For example, both would have been surprised by the fact that Adam was waiting for Warlock in his dorm room after Warlock returned from his conversation with Crowley. This revelation would have upended a great deal of Aziraphale’s assumptions—having assumed that Warlock had only just reached a level of confidence necessary to speak directly to Adam outside of the context of the classroom discussion—and, for that matter, Crowley’s too. Crowley had a sort of straight-forward monomania and tended not to notice things that weren’t directly in front of him. If asked, he’d have been surprised without being able to articulate other than, “That fast, really?”

The truth was that Warlock’s roommate had moved out after a quiet moment of honesty about Warlock’s newly discovered sexuality. Adam had found Warlock outside on the stoop of their shared dorm and provided the necessary offended sympathy. Then it turned out that Adam was sharing a room with three other people, all his best friends growing up, and that he’d jump at the chance to just have one roommate. The rest was easy.

“How’d it go?” asked Adam, looking up. Their room was on the top floor of the building and it had an almost garrett-feel to it, like a building that was out of synch with the rest of time but was trying its best to keep up. The ceiling sloped inwards and upwards like the underbelly of a steeple. A window with an impractical sill sat directly in the center of the room. The sill of the window was deeper than average, just wide enough that both Warlock and Adam had developed a habit of sitting on it. Earlier, they had alternated.

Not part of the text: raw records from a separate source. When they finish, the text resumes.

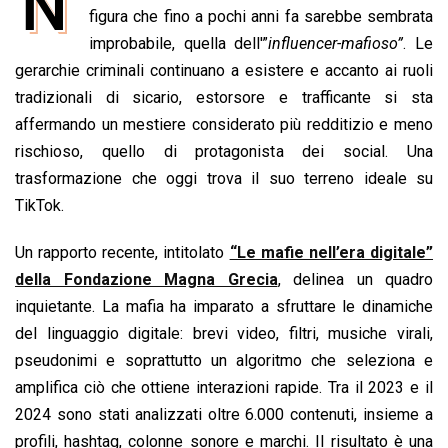
N
e
figura che fino a pochi anni fa sarebbe sembrata
t
k
e
i
y
n
b
s
e
a
l
L
t
improbabile, quella dell'”
influencer-mafioso”
. Le
o
A
d
d
i
gerarchie criminali continuano a esistere e accanto ai ruoli
o
p
I
s
n
tradizionali di sicario, estorsore e trafficante si sta
k
p
n
k
affermando un mestiere considerato più redditizio e meno
rischioso, quello di protagonista dei social. Una
trasformazione che oggi trova il suo terreno ideale su
TikTok.
Un rapporto recente, intitolato
“Le mafie nell’era digitale”
della Fondazione Magna Grecia
,
delinea un quadro
inquietante. La mafia ha imparato a sfruttare le dinamiche
del linguaggio digitale: brevi video, filtri, musiche virali,
pseudonimi e soprattutto un algoritmo che seleziona e
amplifica ciò che ottiene interazioni rapide. Tra il 2023 e il
2024 sono stati analizzati oltre 6.000 contenuti, insieme a
profili, hashtag, colonne sonore e marchi. Il risultato è una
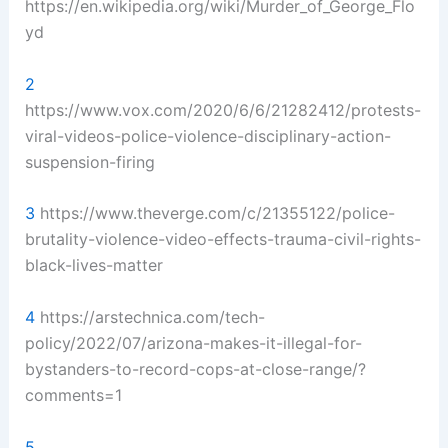
https://en.wikipedia.org/wiki/Murder_of_George_Flo
yd
2
https://www.vox.com/2020/6/6/21282412/protests-
viral-videos-police-violence-disciplinary-action-
suspension-firing
3
https://www.theverge.com/c/21355122/police-
brutality-violence-video-effects-trauma-civil-rights-
black-lives-matter
4
https://arstechnica.com/tech-
policy/2022/07/arizona-makes-it-illegal-for-
bystanders-to-record-cops-at-close-range/?
comments=1
5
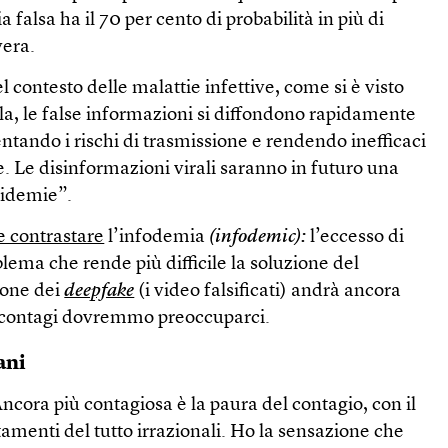
a falsa ha il 70 per cento di probabilità in più di
vera.
l contesto delle malattie infettive, come si è visto
a, le false informazioni si diffondono rapidamente
entando i rischi di trasmissione e rendendo inefficaci
. Le disinformazioni virali saranno in futuro una
pidemie”.
e contrastare
l’infodemia
(infodemic):
l’eccesso di
ema che rende più difficile la soluzione del
ione dei
deepfake
(i video falsificati) andrà ancora
i contagi dovremmo preoccuparci.
ani
ncora più contagiosa è la paura del contagio, con il
menti del tutto irrazionali. Ho la sensazione che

Now, Warlock joined Adam immediately after he toed off his shoes. 

“I get the feeling he’s tried reciting the Shakespeare before,” said Warlock. He stretched one of his legs along the sill, tucking his toes under Adam’s thigh. Having not had a lot of friends growing up, the gesture felt shocking and wonderful. 

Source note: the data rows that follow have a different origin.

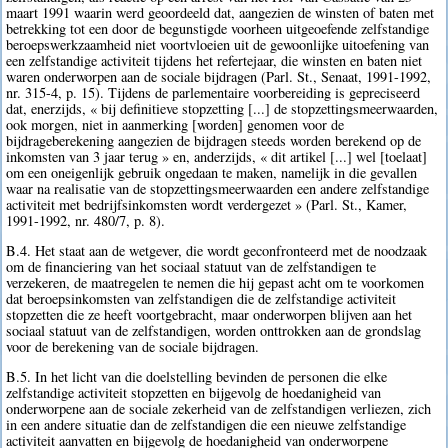
maart 1991 waarin werd geoordeeld dat, aangezien de winsten of baten met
betrekking tot een door de begunstigde voorheen uitgeoefende zelfstandige
beroepswerkzaamheid niet voortvloeien uit de gewoonlijke uitoefening van
een zelfstandige activiteit tijdens het refertejaar, die winsten en baten niet
waren onderworpen aan de sociale bijdragen (Parl. St., Senaat, 1991-1992,
nr. 315-4, p. 15). Tijdens de parlementaire voorbereiding is gepreciseerd
dat, enerzijds, « bij definitieve stopzetting [...] de stopzettingsmeerwaarden,
ook morgen, niet in aanmerking [worden] genomen voor de
bijdrageberekening aangezien de bijdragen steeds worden berekend op de
inkomsten van 3 jaar terug » en, anderzijds, « dit artikel [...] wel [toelaat]
om een oneigenlijk gebruik ongedaan te maken, namelijk in die gevallen
waar na realisatie van de stopzettingsmeerwaarden een andere zelfstandige
activiteit met bedrijfsinkomsten wordt verdergezet » (Parl. St., Kamer,
1991-1992, nr. 480/7, p. 8).
B.4. Het staat aan de wetgever, die wordt geconfronteerd met de noodzaak
om de financiering van het sociaal statuut van de zelfstandigen te
verzekeren, de maatregelen te nemen die hij gepast acht om te voorkomen
dat beroepsinkomsten van zelfstandigen die de zelfstandige activiteit
stopzetten die ze heeft voortgebracht, maar onderworpen blijven aan het
sociaal statuut van de zelfstandigen, worden onttrokken aan de grondslag
voor de berekening van de sociale bijdragen.
B.5. In het licht van die doelstelling bevinden de personen die elke
zelfstandige activiteit stopzetten en bijgevolg de hoedanigheid van
onderworpene aan de sociale zekerheid van de zelfstandigen verliezen, zich
in een andere situatie dan de zelfstandigen die een nieuwe zelfstandige
activiteit aanvatten en bijgevolg de hoedanigheid van onderworpene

Adam frowned. “So it won’t work,” he said. “We’ll need a new plan.”

“It _might_ work even if he’s tried it before,” said Warlock. “I got the impression that the problem with both of them is that they never finish anything.”

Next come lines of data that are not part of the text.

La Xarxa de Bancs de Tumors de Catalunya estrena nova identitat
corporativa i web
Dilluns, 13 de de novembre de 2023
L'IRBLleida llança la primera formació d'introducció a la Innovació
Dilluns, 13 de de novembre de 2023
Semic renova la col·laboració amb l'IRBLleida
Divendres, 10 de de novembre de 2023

“Still, we should start a backup going,” said Adam seriously. “It sounds like they’re very good at being unhappy, so we have our work cut out for us.”

“The play, that’s what will do it,” said Warlock after a pause. 

“Mr. Crowley hates Shakespeare, you said.” 

“Yeah, but he also gets it, so. I think it might work if we can get them both to be there.”

Adam sighed. “I was supposed to spend this whole term writing my _Paradise Lost_ play, you know. I was going to get a slot at the Stratford Festival out of it.”

Warlock ducked his head, immediately guilty. “We don’t have to—”

Adam poked Warlock’s ankle. “Nah, this is much better. Bet I’ll write a better play later, one of those old-school comedies where old divorced people fall in love again.”

Warlock couldn’t quite meet Adam’s eyes, but he also couldn’t hide the blossoming smile.

“So how do we get both of them backstage and alone during the play?”

* * * 

“Sir, did you know I’m going to play Romeo?” said Adam one afternoon while Aziraphale was erasing the scribbled notes from the board.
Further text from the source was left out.